(Fragmento seleccionado)
--------------------------------------------------

Don Quijote, caballero en Clavileño. Convertido en Pegaso, pasa por la región del granizo: el caballo misterioso le lleva a su capricho, pues el hidalgo ha perdido la clavija directora. Llegan a una grandísima claridad. “Confuso estaba con ello, cuando sentí que dábamos Clavileño y yo pie en el piélago del aire, y oí resonar con eso el piso, que toqué al apearme; y era sólido como la superficie del planeta.” Se encontraba en un lugar de beatitud y de inimaginables delicias, “como si el ambiente que me rodease estuviese vivo”. Y se sintió “en aquella bienaventuranza santa caballero andante y poeta”. Cayó de rodillas y cuando salió de un singular deliquio vio ante él una lanza de ébano, hincada a pocos pasos en el suelo. “Y pendiente de la lanza con dos gruesos cordones de suavísima seda verde, una lira como la de los bardos, cuajada toda ella de deslumbrante pedrería y que sonaba sola, dulce y meliflua”, etc. Don Quijote, poeta, dice nobles y lindas cosas sobre la poesía, entre las cuales hay fragmentos que no desdecirían intercalados en la obra monumental del Manco ilustre. Las visiones se suceden, y en esta especie de viaje al Parnaso el Caballero ve y encuentra a más de un antiguo poeta famoso.

--------------------------------------------------

(Material proporcionado)
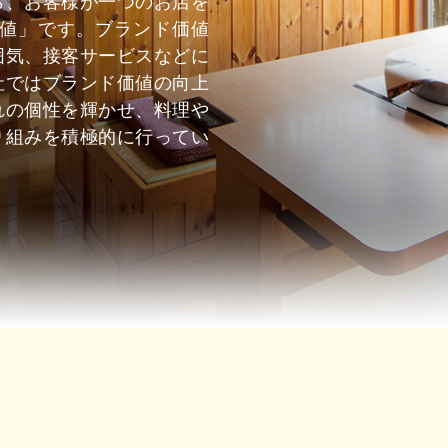
ら、お客様が一つのお店を
値」です。ブランド価値
囲気、接客サービスなどに
社ではブランド価値の向上
れの個性を輝かせ、料理や
り組みを積極的に行ってい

--------------------------------------------------

(Tarea por hacer) Copia completo el fragmento sobre Don Quijote montado en Clavileño, sin alterar una sola palabra ni signo. Basta con el fragmento para resolver todo.

(Tu respuesta)
Don Quijote, caballero en Clavileño. Convertido en Pegaso, pasa por la región del granizo: el caballo misterioso le lleva a su capricho, pues el hidalgo ha perdido la clavija directora. Llegan a una grandísima claridad. “Confuso estaba con ello, cuando sentí que dábamos Clavileño y yo pie en el piélago del aire, y oí resonar con eso el piso, que toqué al apearme; y era sólido como la superficie del planeta.” Se encontraba en un lugar de beatitud y de inimaginables delicias, “como si el ambiente que me rodease estuviese vivo”. Y se sintió “en aquella bienaventuranza santa caballero andante y poeta”. Cayó de rodillas y cuando salió de un singular deliquio vio ante él una lanza de ébano, hincada a pocos pasos en el suelo. “Y pendiente de la lanza con dos gruesos cordones de suavísima seda verde, una lira como la de los bardos, cuajada toda ella de deslumbrante pedrería y que sonaba sola, dulce y meliflua”, etc. Don Quijote, poeta, dice nobles y lindas cosas sobre la poesía, entre las cuales hay fragmentos que no desdecirían intercalados en la obra monumental del Manco ilustre. Las visiones se suceden, y en esta especie de viaje al Parnaso el Caballero ve y encuentra a más de un antiguo poeta famoso.